The war memorial in the churchyard at Muneville-le-Bingard near Coutance bore witness to the fact that the same families were still in the village a century and a half after Ian had traced them in the correspondence of a Rouen bookseller in the 1770s and the parish registers in the years before the fall of the Bastille. It was from this village that the large majority of the booksellers would leave on their travels each February, and it became clear that they must have been fleeing rural deprivation, seeking their fortune on the roads of northern France.

Muneville was a depressing place, its name being its most attractive feature. Ian however was chuckled to discover many names on the graves in the churchyard were familiar from the documents he has been analysing. Geneviève and I though simply found the churchyard cold and draughty. The little village was crumbling and scruffy, cut through by the main road and with an abandoned, crumbling factory building once powered by a water wheel. It looked a dismal place to live. No wonder the colporteurs were eager to leave home for as long as possible, returning only to take part in the harvest. With nothing to do over the wintertime and such uncomfortable housing, even carting heavy books around the countryside has its attractions!

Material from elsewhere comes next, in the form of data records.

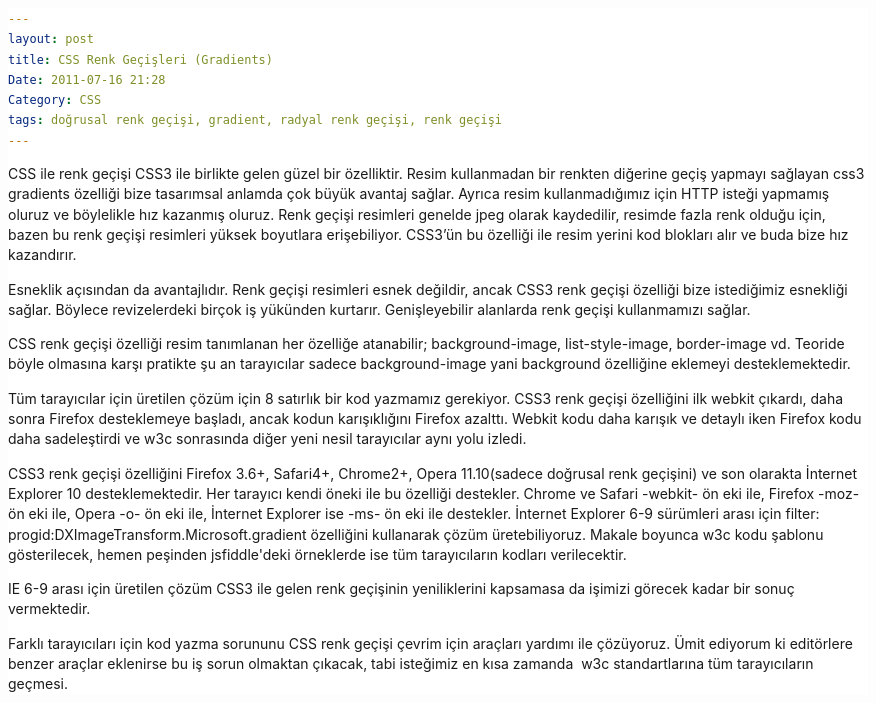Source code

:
 ```yaml
---
layout: post
title: CSS Renk Geçişleri (Gradients)
Date: 2011-07-16 21:28
Category: CSS
tags: doğrusal renk geçişi, gradient, radyal renk geçişi, renk geçişi
---
```


CSS ile renk geçişi CSS3 ile birlikte gelen güzel bir özelliktir. Resim
kullanmadan bir renkten diğerine geçiş yapmayı sağlayan css3 gradients
özelliği bize tasarımsal anlamda çok büyük avantaj sağlar. Ayrıca resim
kullanmadığımız için HTTP isteği yapmamış oluruz ve böylelikle hız
kazanmış oluruz. Renk geçişi resimleri genelde jpeg olarak kaydedilir,
resimde fazla renk olduğu için, bazen bu renk geçişi resimleri yüksek
boyutlara erişebiliyor. CSS3’ün bu özelliği ile resim yerini kod
blokları alır ve buda bize hız kazandırır.

Esneklik açısından da avantajlıdır. Renk geçişi resimleri esnek
değildir, ancak CSS3 renk geçişi özelliği bize istediğimiz esnekliği
sağlar. Böylece revizelerdeki birçok iş yükünden kurtarır.
Genişleyebilir alanlarda renk geçişi kullanmamızı sağlar.

CSS renk geçişi özelliği resim tanımlanan her özelliğe atanabilir;
background-image, list-style-image, border-image vd. Teoride böyle
olmasına karşı pratikte şu an tarayıcılar sadece background-image yani
background özelliğine eklemeyi desteklemektedir.

Tüm tarayıcılar için üretilen çözüm için 8 satırlık bir kod yazmamız
gerekiyor. CSS3 renk geçişi özelliğini ilk webkit çıkardı, daha sonra
Firefox desteklemeye başladı, ancak kodun karışıklığını Firefox azalttı.
Webkit kodu daha karışık ve detaylı iken Firefox kodu daha sadeleştirdi
ve w3c sonrasında diğer yeni nesil tarayıcılar aynı yolu izledi.

CSS3 renk geçişi özelliğini Firefox 3.6+, Safari4+, Chrome2+, Opera
11.10(sadece doğrusal renk geçişini) ve son olarakta İnternet Explorer
10 desteklemektedir. Her tarayıcı kendi öneki ile bu özelliği destekler.
Chrome ve Safari -webkit- ön eki ile, Firefox -moz- ön eki ile, Opera
-o- ön eki ile, İnternet Explorer ise -ms- ön eki ile destekler.
İnternet Explorer 6-9 sürümleri arası için filter:
progid:DXImageTransform.Microsoft.gradient özelliğini kullanarak çözüm
üretebiliyoruz. Makale boyunca w3c kodu şablonu gösterilecek, hemen
peşinden jsfiddle'deki örneklerde ise tüm tarayıcıların kodları
verilecektir.

IE 6-9 arası için üretilen çözüm CSS3 ile gelen renk geçişinin
yeniliklerini kapsamasa da işimizi görecek kadar bir sonuç vermektedir.

Farklı tarayıcıları için kod yazma sorununu CSS renk geçişi çevrim için
araçları yardımı ile çözüyoruz. Ümit ediyorum ki editörlere benzer
araçlar eklenirse bu iş sorun olmaktan çıkacak, tabi isteğimiz en kısa
zamanda  w3c standartlarına tüm tarayıcıların geçmesi.
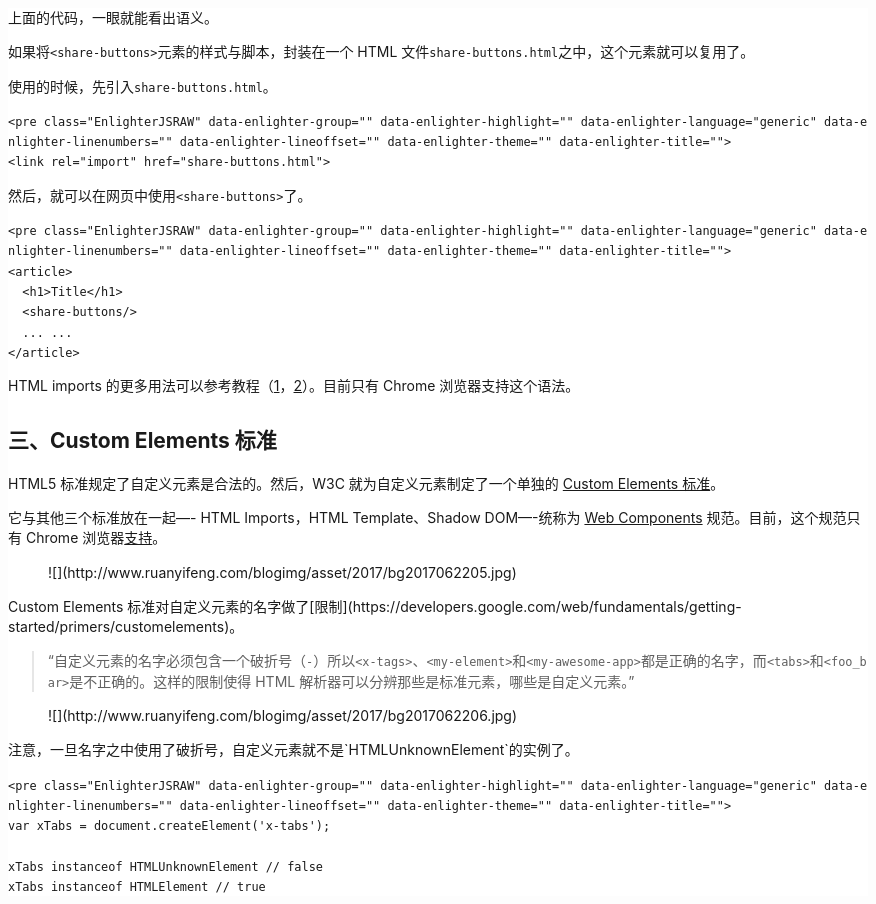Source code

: 上面的代码，一眼就能看出语义。

如果将`<share-buttons>`元素的样式与脚本，封装在一个 HTML 文件`share-buttons.html`之中，这个元素就可以复用了。

使用的时候，先引入`share-buttons.html`。

```
<pre class="EnlighterJSRAW" data-enlighter-group="" data-enlighter-highlight="" data-enlighter-language="generic" data-enlighter-linenumbers="" data-enlighter-lineoffset="" data-enlighter-theme="" data-enlighter-title="">
<link rel="import" href="share-buttons.html">
```

然后，就可以在网页中使用`<share-buttons>`了。

```
<pre class="EnlighterJSRAW" data-enlighter-group="" data-enlighter-highlight="" data-enlighter-language="generic" data-enlighter-linenumbers="" data-enlighter-lineoffset="" data-enlighter-theme="" data-enlighter-title="">
<article>
  <h1>Title</h1>
  <share-buttons/>
  ... ...
</article>
```

HTML imports 的更多用法可以参考教程（[1](https://www.html5rocks.com/en/tutorials/webcomponents/imports/)，[2](https://www.webcomponents.org/community/articles/introduction-to-html-imports)）。目前只有 Chrome 浏览器支持这个语法。

## 三、Custom Elements 标准

HTML5 标准规定了自定义元素是合法的。然后，W3C 就为自定义元素制定了一个单独的 [Custom Elements 标准](https://w3c.github.io/webcomponents/spec/custom/#custom-elements)。

它与其他三个标准放在一起—- HTML Imports，HTML Template、Shadow DOM—-统称为 [Web Components](https://www.w3.org/standards/techs/components#w3c_all) 规范。目前，这个规范只有 Chrome 浏览器[支持](http://caniuse.com/#feat=custom-elements)。

<figure class="wp-block-image">![](http://www.ruanyifeng.com/blogimg/asset/2017/bg2017062205.jpg)</figure>Custom Elements 标准对自定义元素的名字做了[限制](https://developers.google.com/web/fundamentals/getting-started/primers/customelements)。

> “自定义元素的名字必须包含一个破折号（`-`）所以`<x-tags>`、`<my-element>`和`<my-awesome-app>`都是正确的名字，而`<tabs>`和`<foo_bar>`是不正确的。这样的限制使得 HTML 解析器可以分辨那些是标准元素，哪些是自定义元素。”

<figure class="wp-block-image">![](http://www.ruanyifeng.com/blogimg/asset/2017/bg2017062206.jpg)</figure>注意，一旦名字之中使用了破折号，自定义元素就不是`HTMLUnknownElement`的实例了。

```
<pre class="EnlighterJSRAW" data-enlighter-group="" data-enlighter-highlight="" data-enlighter-language="generic" data-enlighter-linenumbers="" data-enlighter-lineoffset="" data-enlighter-theme="" data-enlighter-title="">
var xTabs = document.createElement('x-tabs');

xTabs instanceof HTMLUnknownElement // false
xTabs instanceof HTMLElement // true
```

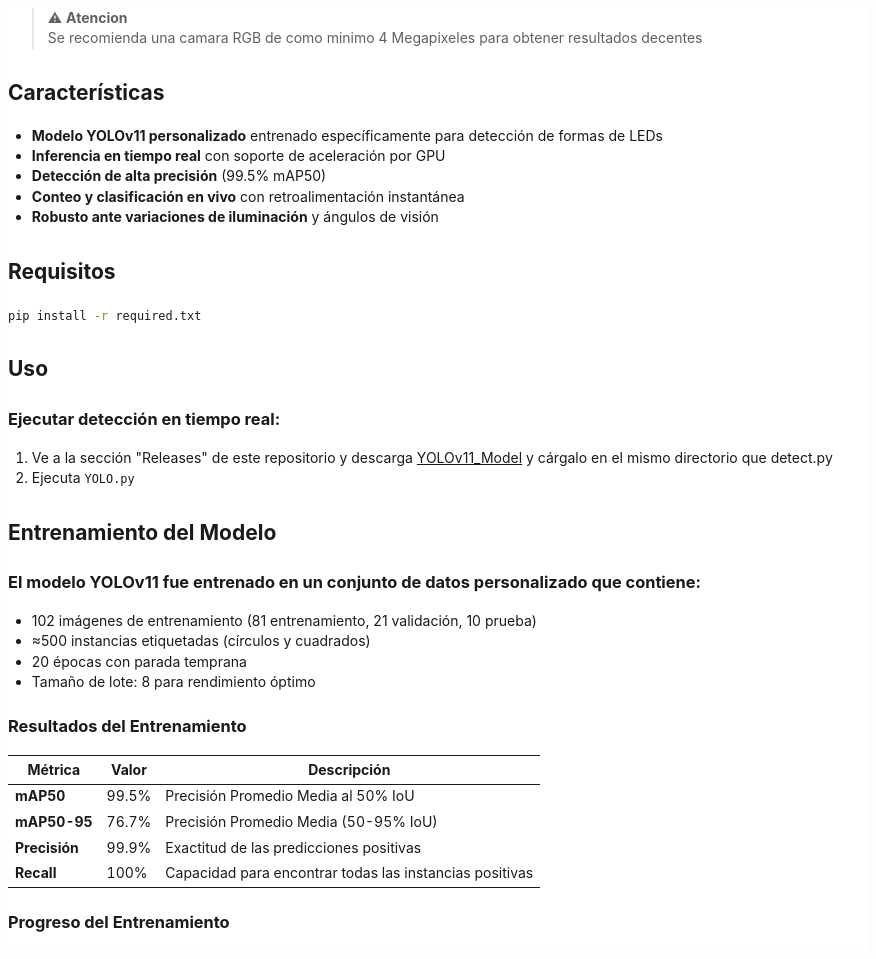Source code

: > ⚠️ **Atencion**  
> Se recomienda una camara RGB de como minimo 4 Megapixeles para obtener resultados decentes

## Características

- **Modelo YOLOv11 personalizado** entrenado específicamente para detección de formas de LEDs
- **Inferencia en tiempo real** con soporte de aceleración por GPU
- **Detección de alta precisión** (99.5% mAP50)
- **Conteo y clasificación en vivo** con retroalimentación instantánea
- **Robusto ante variaciones de iluminación** y ángulos de visión

## Requisitos

```bash
pip install -r required.txt
```

## Uso
### Ejecutar detección en tiempo real:
1. Ve a la sección "Releases" de este repositorio y descarga [YOLOv11_Model](https://github.com/IsmaTIBU/LedType_detection/releases/tag/Yolo11_Model) y cárgalo en el mismo directorio que detect.py
2. Ejecuta ``` YOLO.py ```

## Entrenamiento del Modelo
### El modelo YOLOv11 fue entrenado en un conjunto de datos personalizado que contiene:

- 102 imágenes de entrenamiento (81 entrenamiento, 21 validación, 10 prueba)
- ≈500 instancias etiquetadas (círculos y cuadrados)
- 20 épocas con parada temprana
- Tamaño de lote: 8 para rendimiento óptimo

### Resultados del Entrenamiento
| Métrica | Valor | Descripción | 
|---------|-------|-------------|
| **mAP50** | 99.5% | Precisión Promedio Media al 50% IoU |  
| **mAP50-95** | 76.7% | Precisión Promedio Media (50-95% IoU) |  
| **Precisión** | 99.9% | Exactitud de las predicciones positivas |  
| **Recall** | 100% | Capacidad para encontrar todas las instancias positivas |  

### Progreso del Entrenamiento

<table>
<tr>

Church, Muneville-le-Bingard
War memorial. The names of Banse or Bense, Blaisot or Blaizot, Duplenne and Saint-Denis can all be found as itinerant booksellers in the registers of Muneville-le-Bingard in the 18th century, Muneville-le-Bingard
Water powered factory, Muneville-le-Bingard
Cob building near church, Muneville-le-Bingard
Another few kilometres on Montsurvent told the same story. This village is the birthplace of Noël Gille, one of the better documented of these hawkers who traversed northern France with a cart drawn by two horses. When he was interrogated by the police in Montargis in 1774, he declared that he could neither read nor write, yet he dealt not just in chapbooks but in the works of Rousseau as well as a range of rather more dubious titles - he ended up with a term in prison.

Montsurvent, church. The names of Heuget, Blaisot and Laisney can be found both on the war memorial and in 18th century records
Montsurvent, cob building
The booksellers all originated from several small villages between Coutances and the sea, a remote area where a maze of narrow lanes winds through little hamlets which are not always named. Ian was determined to seek out as much information as possible, directing us from one remote village to the next.

It was bitterly cold as we made our way on to Blainville-sur-Mer, a straggling place, but rather more prosperous than the previous villages we had passed through. A new wave of booksellers left the region for Paris in the 19th century and many of them made good, particularly as printsellers. They retained their links with their native land and constructed comfortable villas in the Bas Rue in Blainville, which became known as “Booksellers’ Street”.

Bookseller’s villa, Bas rue, Blainville-sur-Mer
As a reward for our indulgence Ian treated us to burgers and chips on a draughty seafront terrace at Agon-Coutainville, it being the only place open on a dismal chilly Sunday. So much for French chic seaside resorts and French cuisine outside the high season!

We remained with Geneviève for several days visiting our several friends in the town before taking the morning ferry to Portsmouth and continuing to join family members gathered for the funeral of Ian’s Aunty Marge’, his mum’s younger sister. She has been a brilliant aunt to him and his sister over the years and the ceremony was very moving. She will be sorely missed by us all.